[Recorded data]

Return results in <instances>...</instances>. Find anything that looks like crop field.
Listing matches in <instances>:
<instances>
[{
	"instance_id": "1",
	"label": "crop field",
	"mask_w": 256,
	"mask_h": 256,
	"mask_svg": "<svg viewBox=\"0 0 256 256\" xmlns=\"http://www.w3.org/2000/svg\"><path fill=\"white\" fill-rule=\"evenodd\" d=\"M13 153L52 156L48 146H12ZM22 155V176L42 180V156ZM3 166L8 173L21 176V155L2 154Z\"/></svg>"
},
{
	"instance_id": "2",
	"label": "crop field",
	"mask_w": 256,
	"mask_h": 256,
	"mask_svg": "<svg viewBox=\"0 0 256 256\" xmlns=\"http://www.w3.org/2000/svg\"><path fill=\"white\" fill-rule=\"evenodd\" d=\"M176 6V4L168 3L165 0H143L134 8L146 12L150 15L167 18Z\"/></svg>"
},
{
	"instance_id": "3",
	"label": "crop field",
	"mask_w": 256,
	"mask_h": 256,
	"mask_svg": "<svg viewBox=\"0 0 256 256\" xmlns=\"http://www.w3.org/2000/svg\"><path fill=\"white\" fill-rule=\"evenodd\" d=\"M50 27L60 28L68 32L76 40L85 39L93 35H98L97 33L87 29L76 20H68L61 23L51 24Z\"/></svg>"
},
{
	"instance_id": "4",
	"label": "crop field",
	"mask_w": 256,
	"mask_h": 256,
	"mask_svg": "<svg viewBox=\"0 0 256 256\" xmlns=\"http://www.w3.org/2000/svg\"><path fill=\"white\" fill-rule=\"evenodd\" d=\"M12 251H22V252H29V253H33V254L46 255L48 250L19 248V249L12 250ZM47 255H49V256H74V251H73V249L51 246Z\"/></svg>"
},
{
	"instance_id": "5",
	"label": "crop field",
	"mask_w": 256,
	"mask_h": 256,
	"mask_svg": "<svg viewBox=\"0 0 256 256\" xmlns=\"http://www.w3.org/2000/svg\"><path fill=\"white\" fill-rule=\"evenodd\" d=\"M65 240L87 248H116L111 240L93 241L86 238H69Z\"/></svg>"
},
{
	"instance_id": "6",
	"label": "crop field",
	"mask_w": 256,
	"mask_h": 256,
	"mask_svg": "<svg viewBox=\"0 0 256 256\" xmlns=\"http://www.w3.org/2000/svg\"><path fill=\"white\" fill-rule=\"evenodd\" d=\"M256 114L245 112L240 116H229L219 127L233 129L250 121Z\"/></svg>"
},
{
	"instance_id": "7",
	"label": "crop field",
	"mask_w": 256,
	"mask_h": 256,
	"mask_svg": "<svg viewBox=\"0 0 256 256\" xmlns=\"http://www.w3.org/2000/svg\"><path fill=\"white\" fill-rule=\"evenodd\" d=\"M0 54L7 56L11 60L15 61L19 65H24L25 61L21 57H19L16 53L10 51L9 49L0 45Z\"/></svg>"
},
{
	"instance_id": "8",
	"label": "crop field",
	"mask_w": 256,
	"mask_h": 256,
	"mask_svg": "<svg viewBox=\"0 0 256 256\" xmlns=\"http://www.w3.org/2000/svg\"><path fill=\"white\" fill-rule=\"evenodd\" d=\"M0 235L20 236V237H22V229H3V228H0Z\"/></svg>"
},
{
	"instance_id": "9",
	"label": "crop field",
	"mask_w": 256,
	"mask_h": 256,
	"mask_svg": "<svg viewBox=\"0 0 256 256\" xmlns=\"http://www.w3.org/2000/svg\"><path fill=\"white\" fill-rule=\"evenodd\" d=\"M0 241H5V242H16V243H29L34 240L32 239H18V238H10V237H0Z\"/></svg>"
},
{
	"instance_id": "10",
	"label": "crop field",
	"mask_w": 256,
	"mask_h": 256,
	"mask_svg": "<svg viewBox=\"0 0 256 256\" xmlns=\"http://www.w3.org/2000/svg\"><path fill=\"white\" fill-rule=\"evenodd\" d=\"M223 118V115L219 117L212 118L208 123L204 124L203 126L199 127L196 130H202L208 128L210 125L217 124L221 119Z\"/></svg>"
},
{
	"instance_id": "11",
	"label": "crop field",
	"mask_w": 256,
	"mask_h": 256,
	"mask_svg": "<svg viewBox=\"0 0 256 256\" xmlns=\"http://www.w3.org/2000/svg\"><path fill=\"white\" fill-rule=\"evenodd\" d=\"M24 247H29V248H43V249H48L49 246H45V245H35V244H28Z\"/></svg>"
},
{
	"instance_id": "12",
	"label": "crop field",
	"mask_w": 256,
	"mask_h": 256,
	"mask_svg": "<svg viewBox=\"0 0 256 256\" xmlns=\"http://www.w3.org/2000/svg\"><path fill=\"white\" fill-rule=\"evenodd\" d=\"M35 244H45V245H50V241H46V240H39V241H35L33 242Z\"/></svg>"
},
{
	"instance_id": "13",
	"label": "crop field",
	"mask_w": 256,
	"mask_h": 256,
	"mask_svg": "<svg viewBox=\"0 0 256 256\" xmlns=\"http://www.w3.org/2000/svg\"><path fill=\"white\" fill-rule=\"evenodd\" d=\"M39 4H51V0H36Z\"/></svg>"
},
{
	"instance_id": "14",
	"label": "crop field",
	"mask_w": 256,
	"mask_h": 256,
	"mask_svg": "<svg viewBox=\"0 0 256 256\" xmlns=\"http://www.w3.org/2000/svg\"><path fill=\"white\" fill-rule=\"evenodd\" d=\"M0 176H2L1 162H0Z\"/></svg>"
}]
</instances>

EXERCISE TASK >> Copy the records above exactly.

ANSWER BELOW >>
Return results in <instances>...</instances>. Find anything that looks like crop field.
Listing matches in <instances>:
<instances>
[{
	"instance_id": "1",
	"label": "crop field",
	"mask_w": 256,
	"mask_h": 256,
	"mask_svg": "<svg viewBox=\"0 0 256 256\" xmlns=\"http://www.w3.org/2000/svg\"><path fill=\"white\" fill-rule=\"evenodd\" d=\"M13 153L52 156L48 146H12ZM22 155V176L42 180V156ZM3 166L8 173L21 176V155L2 154Z\"/></svg>"
},
{
	"instance_id": "2",
	"label": "crop field",
	"mask_w": 256,
	"mask_h": 256,
	"mask_svg": "<svg viewBox=\"0 0 256 256\" xmlns=\"http://www.w3.org/2000/svg\"><path fill=\"white\" fill-rule=\"evenodd\" d=\"M176 6V4L168 3L165 0H143L134 8L146 12L150 15L167 18Z\"/></svg>"
},
{
	"instance_id": "3",
	"label": "crop field",
	"mask_w": 256,
	"mask_h": 256,
	"mask_svg": "<svg viewBox=\"0 0 256 256\" xmlns=\"http://www.w3.org/2000/svg\"><path fill=\"white\" fill-rule=\"evenodd\" d=\"M50 27L60 28L68 32L76 40L85 39L93 35H98L97 33L87 29L76 20H68L61 23L51 24Z\"/></svg>"
},
{
	"instance_id": "4",
	"label": "crop field",
	"mask_w": 256,
	"mask_h": 256,
	"mask_svg": "<svg viewBox=\"0 0 256 256\" xmlns=\"http://www.w3.org/2000/svg\"><path fill=\"white\" fill-rule=\"evenodd\" d=\"M12 251H22V252H29V253H33V254L46 255L48 250L19 248V249L12 250ZM47 255H49V256H74V251H73V249L51 246Z\"/></svg>"
},
{
	"instance_id": "5",
	"label": "crop field",
	"mask_w": 256,
	"mask_h": 256,
	"mask_svg": "<svg viewBox=\"0 0 256 256\" xmlns=\"http://www.w3.org/2000/svg\"><path fill=\"white\" fill-rule=\"evenodd\" d=\"M65 240L87 248H116L111 240L93 241L86 238H69Z\"/></svg>"
},
{
	"instance_id": "6",
	"label": "crop field",
	"mask_w": 256,
	"mask_h": 256,
	"mask_svg": "<svg viewBox=\"0 0 256 256\" xmlns=\"http://www.w3.org/2000/svg\"><path fill=\"white\" fill-rule=\"evenodd\" d=\"M256 114L245 112L240 116H229L219 127L233 129L250 121Z\"/></svg>"
},
{
	"instance_id": "7",
	"label": "crop field",
	"mask_w": 256,
	"mask_h": 256,
	"mask_svg": "<svg viewBox=\"0 0 256 256\" xmlns=\"http://www.w3.org/2000/svg\"><path fill=\"white\" fill-rule=\"evenodd\" d=\"M0 54L7 56L11 60L15 61L19 65H24L25 61L21 57H19L16 53L10 51L9 49L0 45Z\"/></svg>"
},
{
	"instance_id": "8",
	"label": "crop field",
	"mask_w": 256,
	"mask_h": 256,
	"mask_svg": "<svg viewBox=\"0 0 256 256\" xmlns=\"http://www.w3.org/2000/svg\"><path fill=\"white\" fill-rule=\"evenodd\" d=\"M0 235L20 236V237H22V229H3V228H0Z\"/></svg>"
},
{
	"instance_id": "9",
	"label": "crop field",
	"mask_w": 256,
	"mask_h": 256,
	"mask_svg": "<svg viewBox=\"0 0 256 256\" xmlns=\"http://www.w3.org/2000/svg\"><path fill=\"white\" fill-rule=\"evenodd\" d=\"M0 241H5V242H16V243H29L34 240L32 239H18V238H10V237H0Z\"/></svg>"
},
{
	"instance_id": "10",
	"label": "crop field",
	"mask_w": 256,
	"mask_h": 256,
	"mask_svg": "<svg viewBox=\"0 0 256 256\" xmlns=\"http://www.w3.org/2000/svg\"><path fill=\"white\" fill-rule=\"evenodd\" d=\"M223 118V115L219 117L212 118L208 123L204 124L203 126L199 127L196 130H202L208 128L210 125L217 124L221 119Z\"/></svg>"
},
{
	"instance_id": "11",
	"label": "crop field",
	"mask_w": 256,
	"mask_h": 256,
	"mask_svg": "<svg viewBox=\"0 0 256 256\" xmlns=\"http://www.w3.org/2000/svg\"><path fill=\"white\" fill-rule=\"evenodd\" d=\"M24 247H29V248H43V249H48L49 246H45V245H35V244H28Z\"/></svg>"
},
{
	"instance_id": "12",
	"label": "crop field",
	"mask_w": 256,
	"mask_h": 256,
	"mask_svg": "<svg viewBox=\"0 0 256 256\" xmlns=\"http://www.w3.org/2000/svg\"><path fill=\"white\" fill-rule=\"evenodd\" d=\"M35 244H45V245H50V241H46V240H39V241H35L33 242Z\"/></svg>"
},
{
	"instance_id": "13",
	"label": "crop field",
	"mask_w": 256,
	"mask_h": 256,
	"mask_svg": "<svg viewBox=\"0 0 256 256\" xmlns=\"http://www.w3.org/2000/svg\"><path fill=\"white\" fill-rule=\"evenodd\" d=\"M39 4H51V0H36Z\"/></svg>"
},
{
	"instance_id": "14",
	"label": "crop field",
	"mask_w": 256,
	"mask_h": 256,
	"mask_svg": "<svg viewBox=\"0 0 256 256\" xmlns=\"http://www.w3.org/2000/svg\"><path fill=\"white\" fill-rule=\"evenodd\" d=\"M0 176H2L1 162H0Z\"/></svg>"
}]
</instances>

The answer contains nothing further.